:: Your assignment ::
The expected response is the full set of records, unchanged.

:: Records ::
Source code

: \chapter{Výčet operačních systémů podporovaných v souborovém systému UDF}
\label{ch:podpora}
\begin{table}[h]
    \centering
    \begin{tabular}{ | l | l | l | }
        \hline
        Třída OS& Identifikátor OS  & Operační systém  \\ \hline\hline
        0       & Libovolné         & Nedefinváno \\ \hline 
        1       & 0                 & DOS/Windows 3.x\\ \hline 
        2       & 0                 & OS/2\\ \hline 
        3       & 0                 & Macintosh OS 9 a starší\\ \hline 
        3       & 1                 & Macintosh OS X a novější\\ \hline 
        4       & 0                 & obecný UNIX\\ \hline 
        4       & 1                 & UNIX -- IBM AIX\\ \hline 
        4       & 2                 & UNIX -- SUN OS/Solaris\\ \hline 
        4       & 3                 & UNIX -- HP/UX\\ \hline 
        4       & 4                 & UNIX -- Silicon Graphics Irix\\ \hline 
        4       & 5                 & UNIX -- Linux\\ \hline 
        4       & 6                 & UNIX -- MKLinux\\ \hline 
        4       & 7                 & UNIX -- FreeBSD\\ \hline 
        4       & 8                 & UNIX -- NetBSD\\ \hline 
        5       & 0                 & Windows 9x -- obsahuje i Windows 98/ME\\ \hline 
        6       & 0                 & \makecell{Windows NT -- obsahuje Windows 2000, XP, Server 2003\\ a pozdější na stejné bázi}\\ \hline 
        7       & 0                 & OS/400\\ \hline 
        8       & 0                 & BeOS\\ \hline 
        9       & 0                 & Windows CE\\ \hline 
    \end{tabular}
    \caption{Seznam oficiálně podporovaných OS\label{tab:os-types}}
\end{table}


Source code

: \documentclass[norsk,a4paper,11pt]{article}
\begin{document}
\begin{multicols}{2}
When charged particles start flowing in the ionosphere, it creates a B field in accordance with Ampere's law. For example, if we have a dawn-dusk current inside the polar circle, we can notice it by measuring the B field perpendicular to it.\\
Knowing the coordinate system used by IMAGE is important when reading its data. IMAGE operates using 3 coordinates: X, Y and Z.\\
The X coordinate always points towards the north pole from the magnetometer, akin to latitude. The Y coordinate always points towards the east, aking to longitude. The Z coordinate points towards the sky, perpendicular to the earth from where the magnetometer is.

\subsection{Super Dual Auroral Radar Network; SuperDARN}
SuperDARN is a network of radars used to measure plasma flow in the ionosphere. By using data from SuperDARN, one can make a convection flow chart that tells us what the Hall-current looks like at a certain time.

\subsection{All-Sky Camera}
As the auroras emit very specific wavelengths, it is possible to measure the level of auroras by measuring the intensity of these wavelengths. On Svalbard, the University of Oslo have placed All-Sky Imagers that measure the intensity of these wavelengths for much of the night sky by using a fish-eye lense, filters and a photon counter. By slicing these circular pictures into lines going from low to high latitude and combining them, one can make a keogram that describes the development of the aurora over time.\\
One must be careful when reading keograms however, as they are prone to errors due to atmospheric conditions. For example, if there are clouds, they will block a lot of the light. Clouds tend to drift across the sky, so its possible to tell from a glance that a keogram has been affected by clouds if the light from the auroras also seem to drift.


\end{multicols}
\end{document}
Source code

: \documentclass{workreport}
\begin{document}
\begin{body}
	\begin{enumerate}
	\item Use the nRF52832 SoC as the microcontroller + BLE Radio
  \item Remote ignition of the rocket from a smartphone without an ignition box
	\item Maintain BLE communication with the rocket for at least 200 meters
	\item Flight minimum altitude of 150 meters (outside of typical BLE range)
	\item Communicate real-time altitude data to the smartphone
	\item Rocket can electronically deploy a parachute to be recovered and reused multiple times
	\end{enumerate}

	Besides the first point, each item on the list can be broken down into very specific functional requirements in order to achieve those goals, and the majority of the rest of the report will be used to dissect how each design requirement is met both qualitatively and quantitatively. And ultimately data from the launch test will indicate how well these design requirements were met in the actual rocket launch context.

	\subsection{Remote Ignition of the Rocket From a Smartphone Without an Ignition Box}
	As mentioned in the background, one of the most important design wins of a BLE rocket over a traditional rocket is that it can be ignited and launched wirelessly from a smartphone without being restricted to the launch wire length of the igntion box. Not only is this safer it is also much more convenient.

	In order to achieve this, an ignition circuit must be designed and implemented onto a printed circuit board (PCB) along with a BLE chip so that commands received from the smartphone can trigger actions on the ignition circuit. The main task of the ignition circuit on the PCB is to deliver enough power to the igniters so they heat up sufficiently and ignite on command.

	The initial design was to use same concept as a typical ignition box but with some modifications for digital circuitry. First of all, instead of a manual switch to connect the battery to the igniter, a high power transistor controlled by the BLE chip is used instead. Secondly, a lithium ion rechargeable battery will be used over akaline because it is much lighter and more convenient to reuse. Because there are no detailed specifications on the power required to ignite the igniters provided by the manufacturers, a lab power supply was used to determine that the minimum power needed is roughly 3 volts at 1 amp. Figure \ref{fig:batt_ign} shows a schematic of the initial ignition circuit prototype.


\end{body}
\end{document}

:: Problem solution ::
Source code

: \chapter{Výčet operačních systémů podporovaných v souborovém systému UDF}
\label{ch:podpora}
\begin{table}[h]
    \centering
    \begin{tabular}{ | l | l | l | }
        \hline
        Třída OS& Identifikátor OS  & Operační systém  \\ \hline\hline
        0       & Libovolné         & Nedefinváno \\ \hline 
        1       & 0                 & DOS/Windows 3.x\\ \hline 
        2       & 0                 & OS/2\\ \hline 
        3       & 0                 & Macintosh OS 9 a starší\\ \hline 
        3       & 1                 & Macintosh OS X a novější\\ \hline 
        4       & 0                 & obecný UNIX\\ \hline 
        4       & 1                 & UNIX -- IBM AIX\\ \hline 
        4       & 2                 & UNIX -- SUN OS/Solaris\\ \hline 
        4       & 3                 & UNIX -- HP/UX\\ \hline 
        4       & 4                 & UNIX -- Silicon Graphics Irix\\ \hline 
        4       & 5                 & UNIX -- Linux\\ \hline 
        4       & 6                 & UNIX -- MKLinux\\ \hline 
        4       & 7                 & UNIX -- FreeBSD\\ \hline 
        4       & 8                 & UNIX -- NetBSD\\ \hline 
        5       & 0                 & Windows 9x -- obsahuje i Windows 98/ME\\ \hline 
        6       & 0                 & \makecell{Windows NT -- obsahuje Windows 2000, XP, Server 2003\\ a pozdější na stejné bázi}\\ \hline 
        7       & 0                 & OS/400\\ \hline 
        8       & 0                 & BeOS\\ \hline 
        9       & 0                 & Windows CE\\ \hline 
    \end{tabular}
    \caption{Seznam oficiálně podporovaných OS\label{tab:os-types}}
\end{table}


Source code

: \documentclass[norsk,a4paper,11pt]{article}
\begin{document}
\begin{multicols}{2}
When charged particles start flowing in the ionosphere, it creates a B field in accordance with Ampere's law. For example, if we have a dawn-dusk current inside the polar circle, we can notice it by measuring the B field perpendicular to it.\\
Knowing the coordinate system used by IMAGE is important when reading its data. IMAGE operates using 3 coordinates: X, Y and Z.\\
The X coordinate always points towards the north pole from the magnetometer, akin to latitude. The Y coordinate always points towards the east, aking to longitude. The Z coordinate points towards the sky, perpendicular to the earth from where the magnetometer is.

\subsection{Super Dual Auroral Radar Network; SuperDARN}
SuperDARN is a network of radars used to measure plasma flow in the ionosphere. By using data from SuperDARN, one can make a convection flow chart that tells us what the Hall-current looks like at a certain time.

\subsection{All-Sky Camera}
As the auroras emit very specific wavelengths, it is possible to measure the level of auroras by measuring the intensity of these wavelengths. On Svalbard, the University of Oslo have placed All-Sky Imagers that measure the intensity of these wavelengths for much of the night sky by using a fish-eye lense, filters and a photon counter. By slicing these circular pictures into lines going from low to high latitude and combining them, one can make a keogram that describes the development of the aurora over time.\\
One must be careful when reading keograms however, as they are prone to errors due to atmospheric conditions. For example, if there are clouds, they will block a lot of the light. Clouds tend to drift across the sky, so its possible to tell from a glance that a keogram has been affected by clouds if the light from the auroras also seem to drift.


\end{multicols}
\end{document}
Source code

: \documentclass{workreport}
\begin{document}
\begin{body}
	\begin{enumerate}
	\item Use the nRF52832 SoC as the microcontroller + BLE Radio
  \item Remote ignition of the rocket from a smartphone without an ignition box
	\item Maintain BLE communication with the rocket for at least 200 meters
	\item Flight minimum altitude of 150 meters (outside of typical BLE range)
	\item Communicate real-time altitude data to the smartphone
	\item Rocket can electronically deploy a parachute to be recovered and reused multiple times
	\end{enumerate}

	Besides the first point, each item on the list can be broken down into very specific functional requirements in order to achieve those goals, and the majority of the rest of the report will be used to dissect how each design requirement is met both qualitatively and quantitatively. And ultimately data from the launch test will indicate how well these design requirements were met in the actual rocket launch context.

	\subsection{Remote Ignition of the Rocket From a Smartphone Without an Ignition Box}
	As mentioned in the background, one of the most important design wins of a BLE rocket over a traditional rocket is that it can be ignited and launched wirelessly from a smartphone without being restricted to the launch wire length of the igntion box. Not only is this safer it is also much more convenient.

	In order to achieve this, an ignition circuit must be designed and implemented onto a printed circuit board (PCB) along with a BLE chip so that commands received from the smartphone can trigger actions on the ignition circuit. The main task of the ignition circuit on the PCB is to deliver enough power to the igniters so they heat up sufficiently and ignite on command.

	The initial design was to use same concept as a typical ignition box but with some modifications for digital circuitry. First of all, instead of a manual switch to connect the battery to the igniter, a high power transistor controlled by the BLE chip is used instead. Secondly, a lithium ion rechargeable battery will be used over akaline because it is much lighter and more convenient to reuse. Because there are no detailed specifications on the power required to ignite the igniters provided by the manufacturers, a lab power supply was used to determine that the minimum power needed is roughly 3 volts at 1 amp. Figure \ref{fig:batt_ign} shows a schematic of the initial ignition circuit prototype.


\end{body}
\end{document}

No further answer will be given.